As with hyponatremia, the symptoms of hypernatremia are non-specific and range from lethargy, nausea and vomiting to impaired mental status, seizures and coma. In severe hypernatremia, particularly in children, intra-cerebral bleeding may occur as the result of traction on bridging veins as the result of osmotic shrinkage of the brain. Although CPM may develop as a result of rapid onset of hypernatremia, it does not appear to be a consequence of treatment. Overly rapid correction of hypernatremia, particularly if there has been a delay in diagnosis and treatment, may be associated with the development of cerebral edema.

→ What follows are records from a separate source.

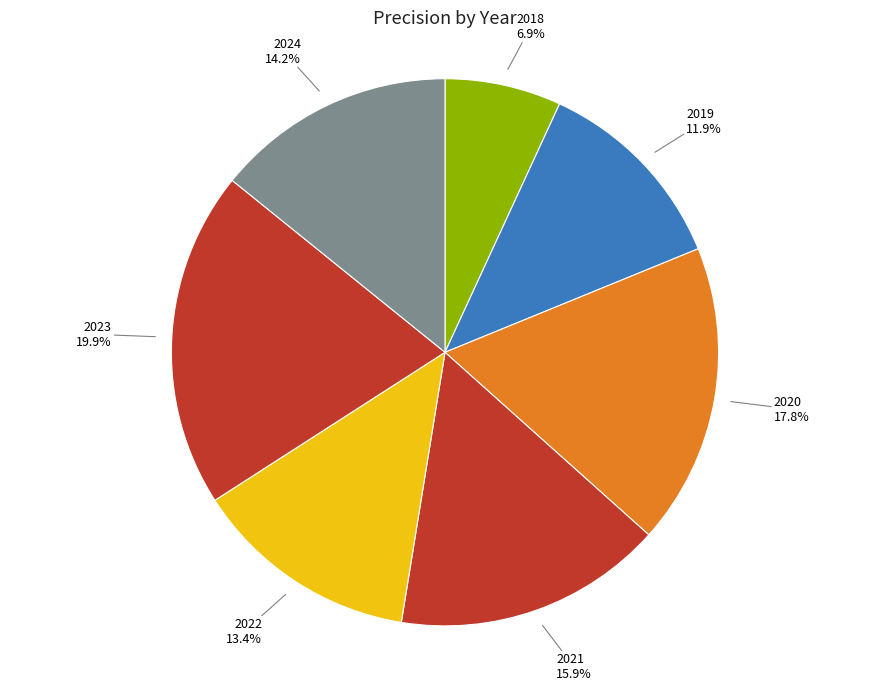

The 2018 slice represents 7% of the pie. True or false?

True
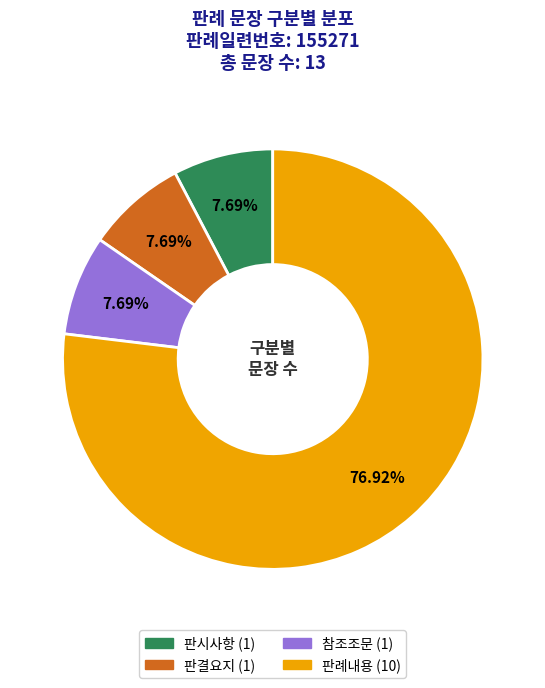

What percentage do 참조조문 and 판시사항 together represent?

15.4%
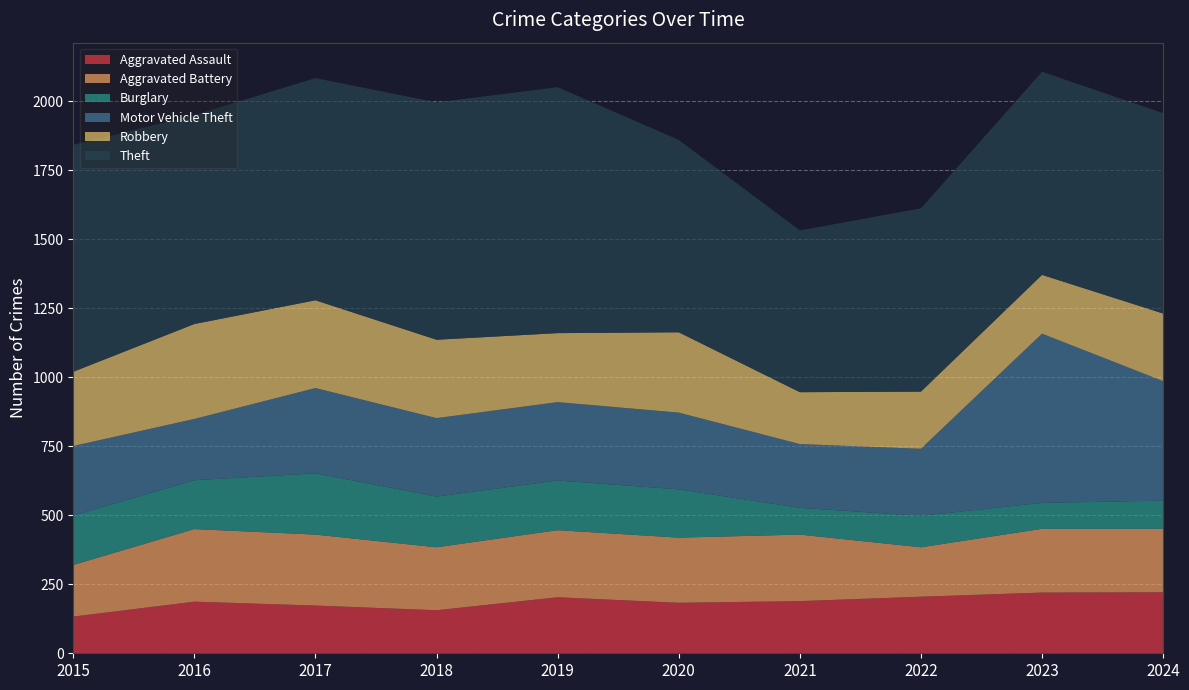

Reading right to left, transcribe all the data shown in this chart.

Aggravated Assault: 221	220	205	189	183	203	156	173	187	133
Aggravated Battery: 230	231	179	241	236	243	228	257	263	187
Burglary: 102	94	114	97	175	180	184	222	177	179
Motor Vehicle Theft: 433	613	243	231	278	284	284	309	222	252
Robbery: 245	213	207	188	291	250	284	318	344	269
Theft: 726	736	664	586	697	891	860	805	757	822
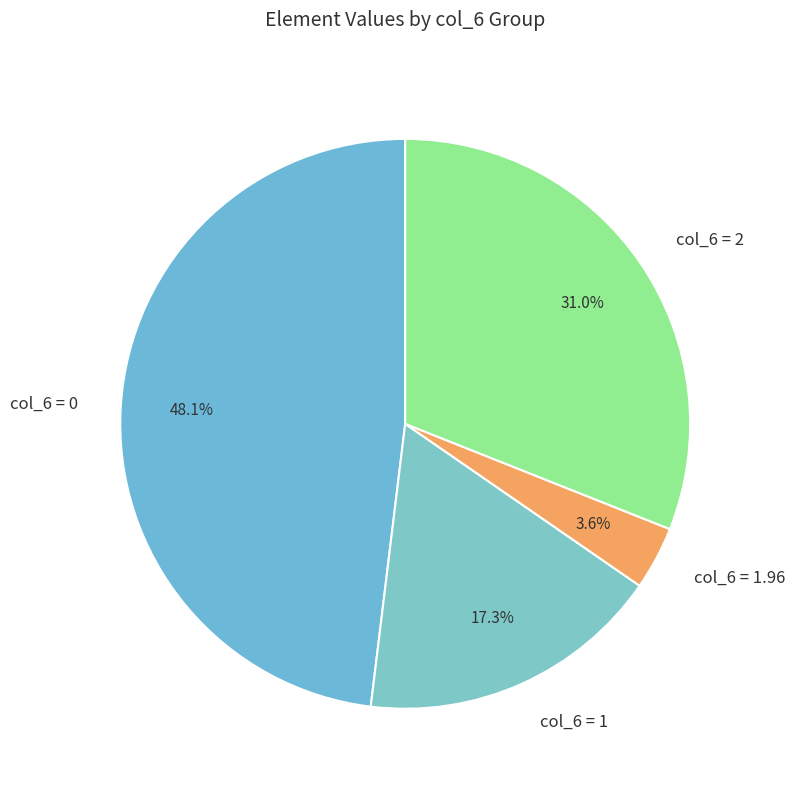

Is the sum of col_6 = 1.96 and col_6 = 1 greater than half?

No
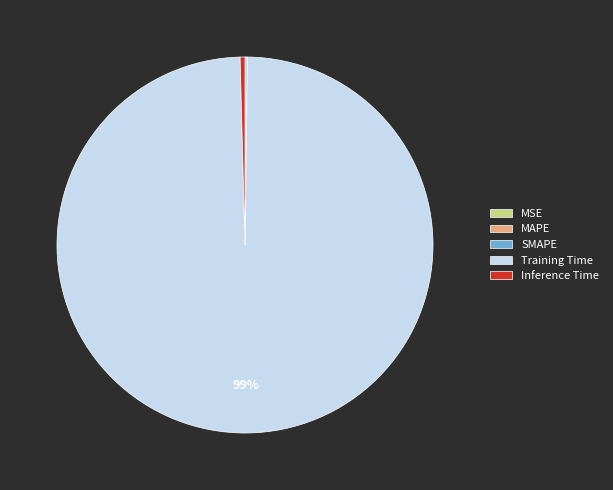

What is the largest slice in the pie chart?

Training Time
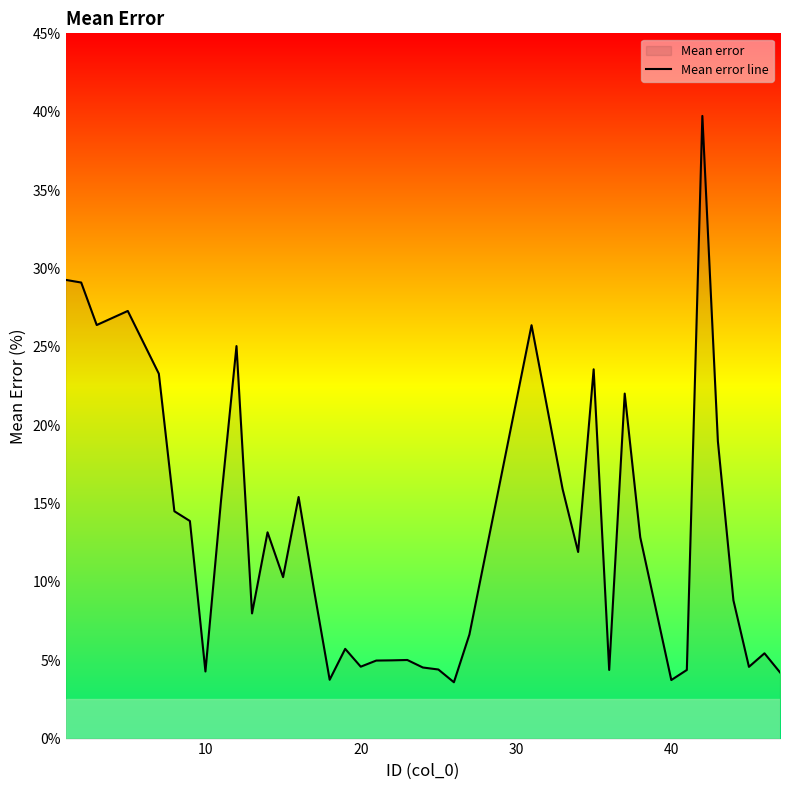

What is the smallest value displayed?

3.6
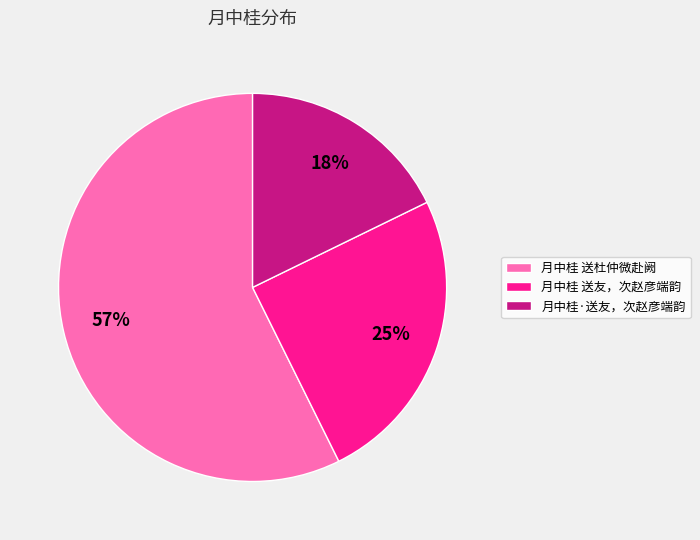

To the nearest percent, what portion does 月中桂·送友，次赵彦端韵 represent?

18%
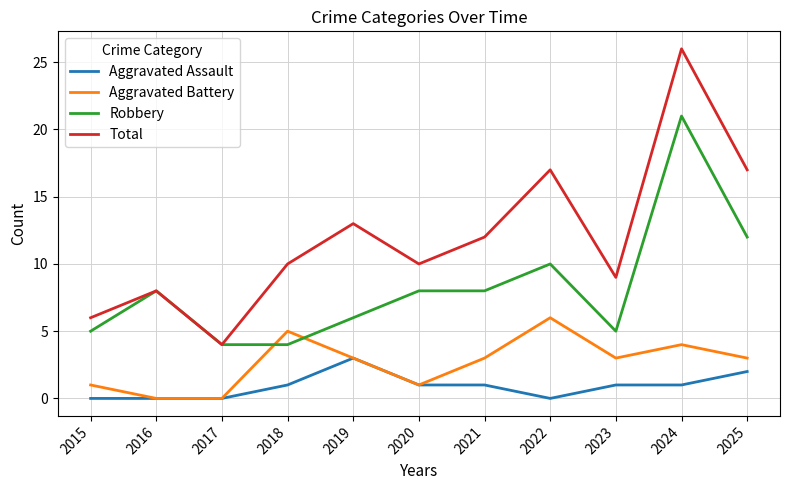

Is this an area chart (filled region under the line)?

No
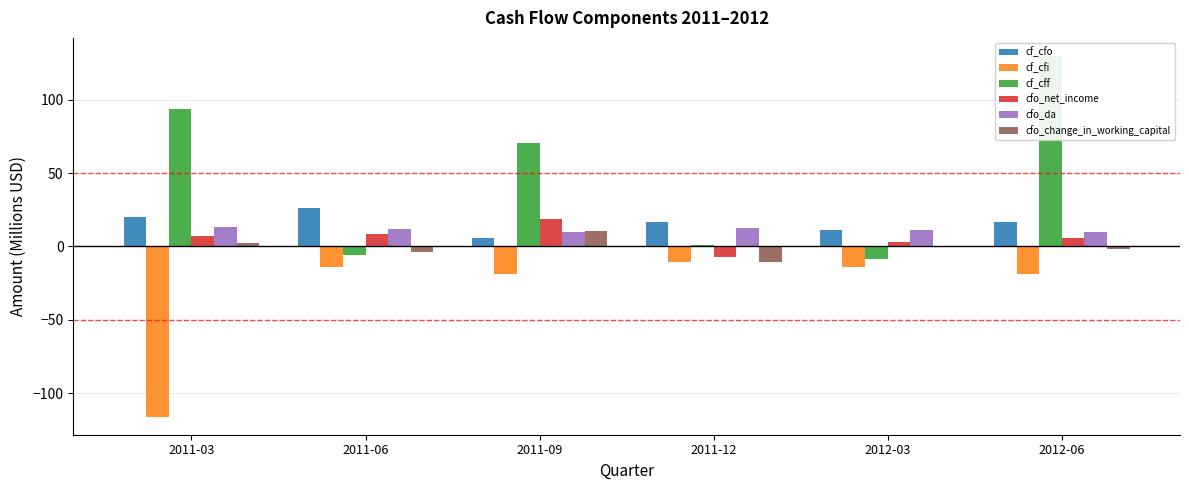

At 2011-03, list the series in order from largest to smallest.

cf_cff, cf_cfo, cfo_da, cfo_net_income, cfo_change_in_working_capital, cf_cfi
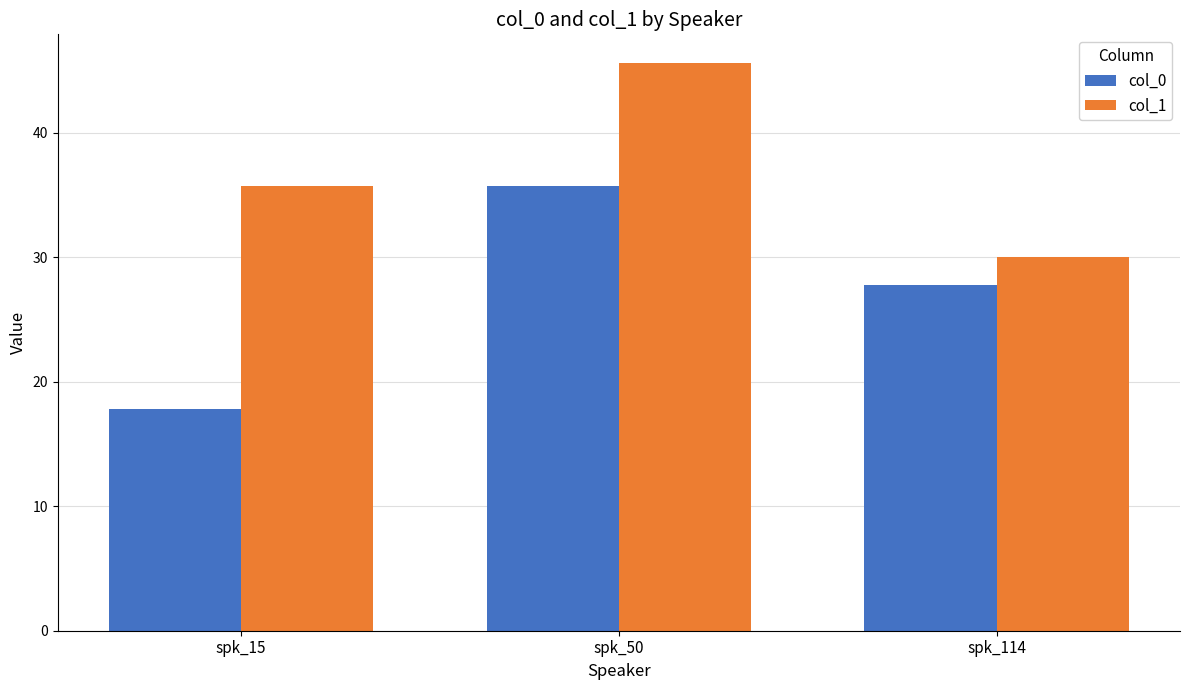

Which series has the largest range (max minus min)?

col_0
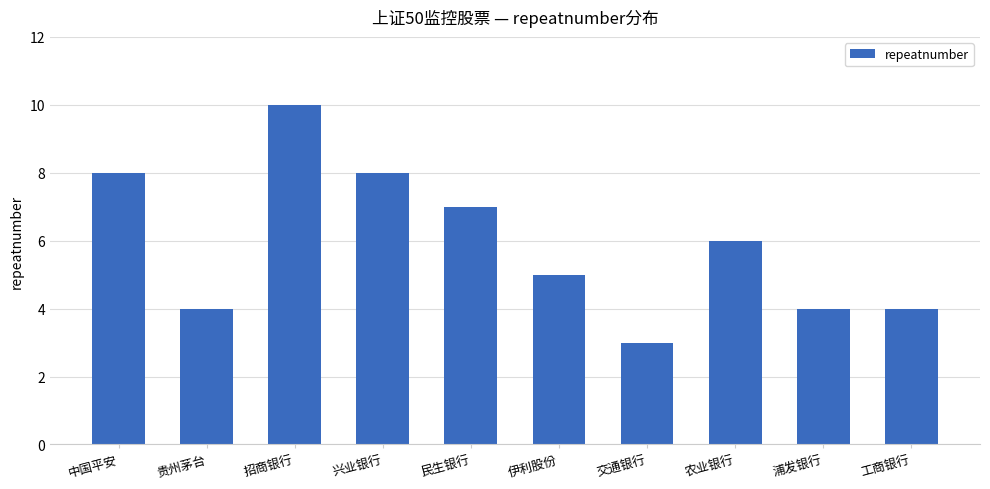

What is the change in value from 交通银行 to 浦发银行?

+1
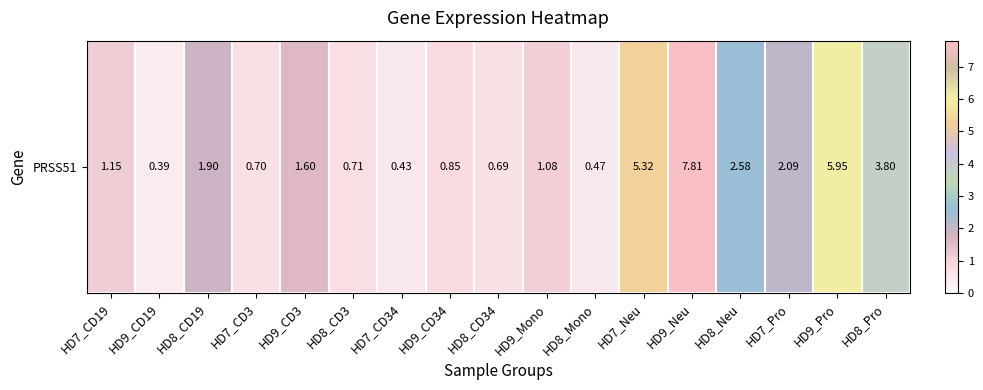

At which label does the data first exceed 1?

HD7_CD19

Although both hyponatremia and hypernatremia are associated with an increased risk of mortality, it is unclear if this mortality relates to the electrolyte disorder per se, or, more likely, due to the underlying comorbidities that contributed to the development of the disordered water homeostasis.

What's the evidence?

Adrogue, HJ, Madias, NE. “Hyponatremia”. NEJM. vol. 342. 2000. pp. 1581

Adrogue, HJ, Madias, NE. “Hypernatremia”. NEJM. vol. 324. 2000. pp. 1493

Anderson, RJ, Chung, HM, Kluge, R, Schrier, RW. “Hyponatremia: a prospective analysis of its epidemiology and the pathogenetic role of vasopressin”. Ann Intern Med. vol. 102. 1985. pp. 164

Verbalis, JG, Goldsmith, SR, Greenberg, A, Schrier, RW, Sterns, RH. “Hyponatremia treatment guidelines 2007: Expert Panel Recommendations”. Am J Med. vol. 120. 2007. pp. S1

Fried, LF, Palevsky, PM. “Hyponatremia and hypernatremia”. Med Clin North Am. vol. 81. 1997. pp. 585

Rose, BD, Post, TW. Clinical Physiology of Acid-Base and Electrolyte Disorders. 2001. pp. 682-821.

Chawla, A, Sterns, RH, Nigwekar, SU, Cappuccio, JD. “Mortality and serum sodium: Do patients die from or with hyponatremia?”. Clin J Am Soc Nephrol. vol. 6. 2011. pp. 960-5.